Accueil > Santé > Résiliation des contrats MGEN, réelle menace ou communication maladroite ?

Résiliation des contrats MGEN, réelle menace ou communication maladroite ?

mardi 23 juin 2026

◷ Lecture 3 min

Début juin, plus de 20 000 retraités ont reçu de leur mutuelle MGEN un courrier alarmiste leur annonçant, dans des termes plutôt brutaux la résiliation de leur contrat.
Réelle menace ou communication maladroite ?
Depuis la situation s’est décantée et les personnes concernées sont maintenues dans leurs droits.
Explications :

Un courrier inquiétant :
Plus de 20 000 retraités de la MGEN, couverts par l’offre MGEN Santé 3, ou contrat MASP (comprendre MGEN Alternative Santé Prévoyance) ont reçu début juin un courrier leur annonçant de façon assez brutale la résiliation de leur contrat à compter du 1er juillet 2026. On sait, et nous l’avons dénoncé, qu’il est difficile pour les adhérents de la MGEN de joindre rapidement leur mutuelle et d’obtenir des réponses à leurs questionnements.
La situation a donc généré une inquiétude réelle chez les personnes destinataires de ce message, d’autant qu’il était lourd de certaines menaces concernant l’usage de la carte de mutualiste réputée invalidée et imposait la destruction de cette carte.

Pourquoi cette démarche ?
L’offre de couverture MASP détenue par ces retraités correspondait à l’offre référencée par le Ministère de l’Education Nationale. La réforme de la Protection sociale complémentaire (PSC) dans la Fonction publique a remplacé le principe du référencement par le dispositif des contrats collectifs et a donc entraîné la clôture de cette offre. Cette situation a donc imposé à la MGEN, par contrainte juridique, d’informer ses adhérents concernés de la résiliation de ce contrat.
Nous regrettons que le courrier adressé ait été rédigé dans des termes peu amènes et sous une forme génératrice d’anxiété.
Nous regrettons également que la solution de continuité de la couverture complémentaire n’ait pas été adressée simultanément aux personnes concernées.
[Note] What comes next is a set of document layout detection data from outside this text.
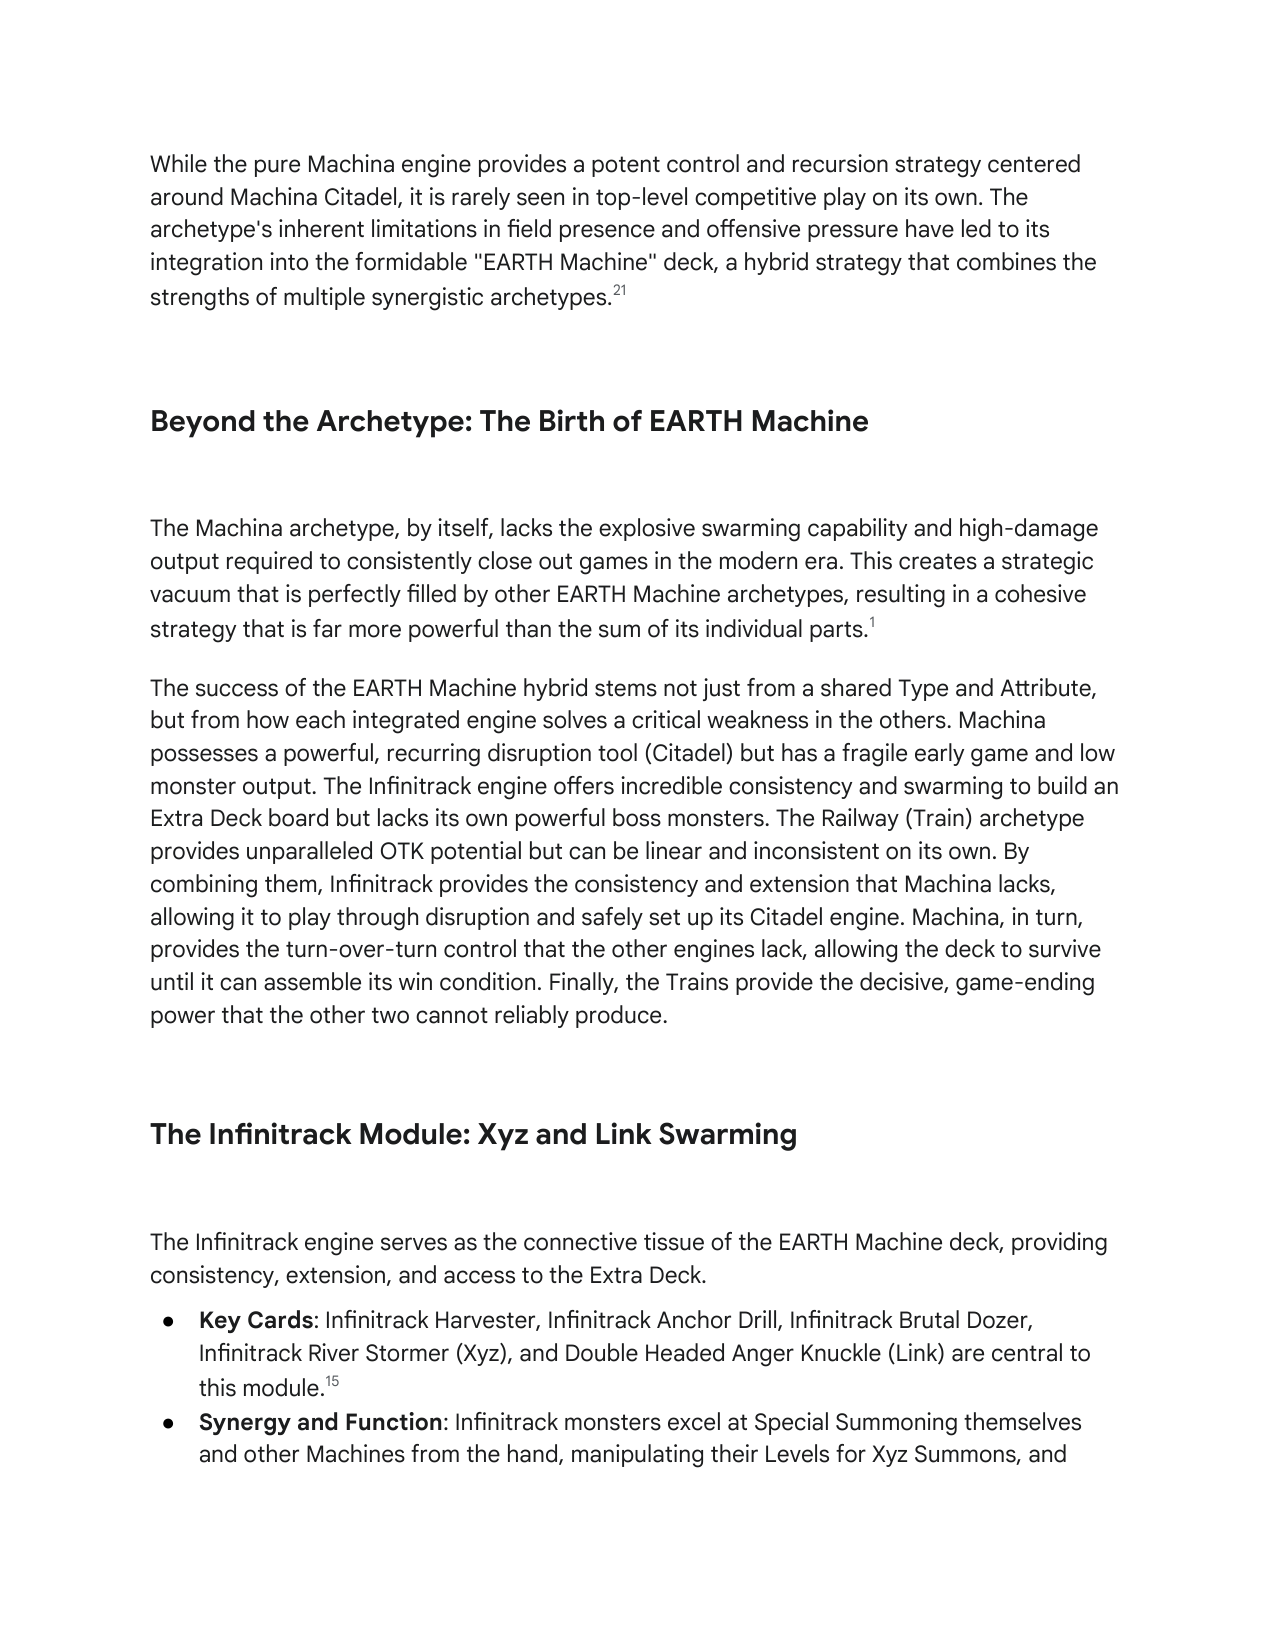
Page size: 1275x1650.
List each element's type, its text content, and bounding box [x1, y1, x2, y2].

text The Infinitrack engine serves as the connective tissue of the EARTH Machine deck, providing consistency, extension, and access to the Extra Deck. [150, 1228, 1125, 1290]
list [161, 1408, 1125, 1469]
subtitle The Infinitrack Module: Xyz and Link Swarming [150, 1116, 1125, 1153]
subtitle Beyond the Archetype: The Birth of EARTH Machine [150, 403, 1125, 439]
text While the pure Machina engine provides a potent control and recursion strategy centered around Machina Citadel, it is rarely seen in top-level competitive play on its own. The archetype's inherent limitations in field presence and offensive pressure have led to its integration into the formidable "EARTH Machine" deck, a hybrid strategy that combines the strengths of multiple synergistic archetypes.21 [150, 150, 1125, 313]
text The success of the EARTH Machine hybrid stems not just from a shared Type and Attribute, but from how each integrated engine solves a critical weakness in the others. Machina possesses a powerful, recurring disruption tool (Citadel) but has a fragile early game and low monster output. The Infinitrack engine offers incredible consistency and swarming to build an Extra Deck board but lacks its own powerful boss monsters. The Railway (Train) archetype provides unparalleled OTK potential but can be linear and inconsistent on its own. By combining them, Infinitrack provides the consistency and extension that Machina lacks, allowing it to play through disruption and safely set up its Citadel engine. Machina, in turn, provides the turn-over-turn control that the other engines lack, allowing the deck to survive until it can assemble its win condition. Finally, the Trains provide the decisive, game-ending power that the other two cannot reliably produce. [150, 674, 1125, 1030]
text The Machina archetype, by itself, lacks the explosive swarming capability and high-damage output required to consistently close out games in the modern era. This creates a strategic vacuum that is perfectly filled by other EARTH Machine archetypes, resulting in a cohesive strategy that is far more powerful than the sum of its individual parts.1 [150, 514, 1125, 644]
list Key Cards: Infinitrack Harvester, Infinitrack Anchor Drill, Infinitrack Brutal Dozer, Infinitrack River Stormer (Xyz), and Double Headed Anger Knuckle (Link) are central to this module.15 [161, 1306, 1125, 1403]
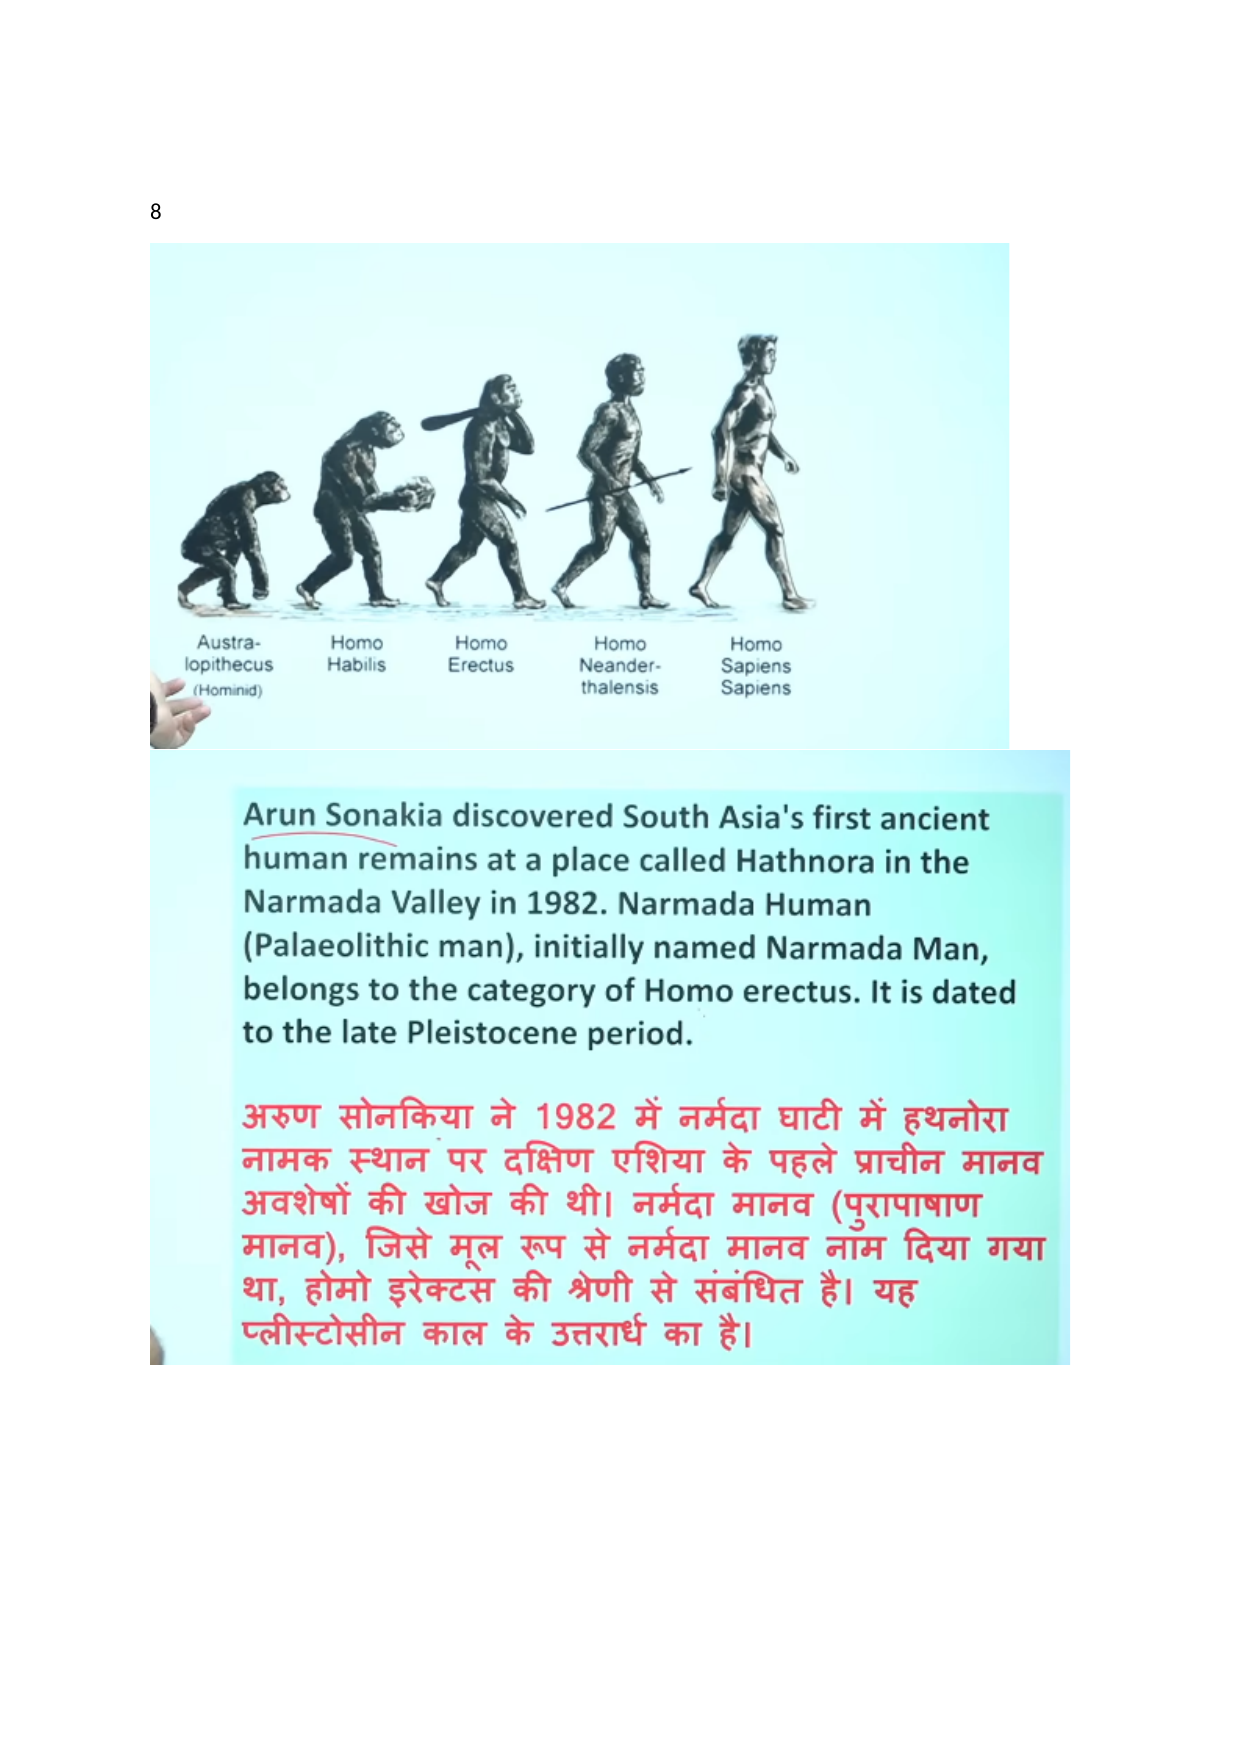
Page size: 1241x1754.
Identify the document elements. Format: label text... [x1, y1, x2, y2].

picture [150, 243, 1010, 749]
picture [150, 750, 1071, 1365]
text 8 [150, 197, 1090, 225]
Une réponse finalement rassurante :

Dès le 9 juin, la MGEN confirmait qu’elle avait décidé de maintenir la couverture MASP pour celles et ceux qui en étaient bénéficiaires jusqu’à présent. Cette couverture est donc prolongée au-delà du 30 juin 2026 aux mêmes niveaux de garanties et tarification que précédemment. La prolongation du contrat n’implique aucune démarche particulière de la part des intéressés.
Les adhérents à l’offre MASP devraient recevoir des informations complémentaires relatives :
• à leur nouvel espace personnel,
• à leur nouvelle carte de tiers-payant,
• au prélèvement de leur cotisation.

Nous notons que si l’information aux adhérents est adressée par e-mail, elle sera doublée, selon l’engagement de la MGEN d’un courrier papier, ce qui permet de répondre au problème de la fracture numérique qui affecte certains retraités.

Notre avis :
Certains ont parlé de rétropédalage, d’autres ont pu revendiquer une « victoire » facile contre la MGEN. Dans cette affaire, il convient de ne pas oublier la responsabilité du Ministère qui a géré la mise en place de la PSC de manière particulièrement incohérente, tant au plan du respect des échéances, que de la diffusion de l’information ou même de la simple connaissance de ses agents concernés.
La MGEN ne brille pas, ces derniers temps, par l’efficacité de sa communication et par la qualité des réponses qu’elle peut apporter à ses adhérents en termes d’efficience comme de délais. L’échange récent que nous avons eu avec sa vice-présidente nous a permis de constater que la mutuelle historique de l’Éducation Nationale est consciente de ses manques et souhaite y porter remède. Mais il n’est pas forcément judicieux de tirer à vue sur la MGEN. Il n’est pas sûr que si Alan, par exemple, avait emporté le marché de la PSC à l’Éducation Nationale, la gestion de la transition eut été moins brutale et plus efficace. Ne préjugeons pas de l’avenir, mais les 130 000 agents du ministère de l’Économie et des Finances, passés sous gestion Alan pour leur contrat collectif de complémentaire santé, pourront rapidement nous faire part de leur expérience.
Dans l’immédiat, nous exprimons notre satisfaction de voir les retraités concernés par cette affaire maintenus dans leurs droits.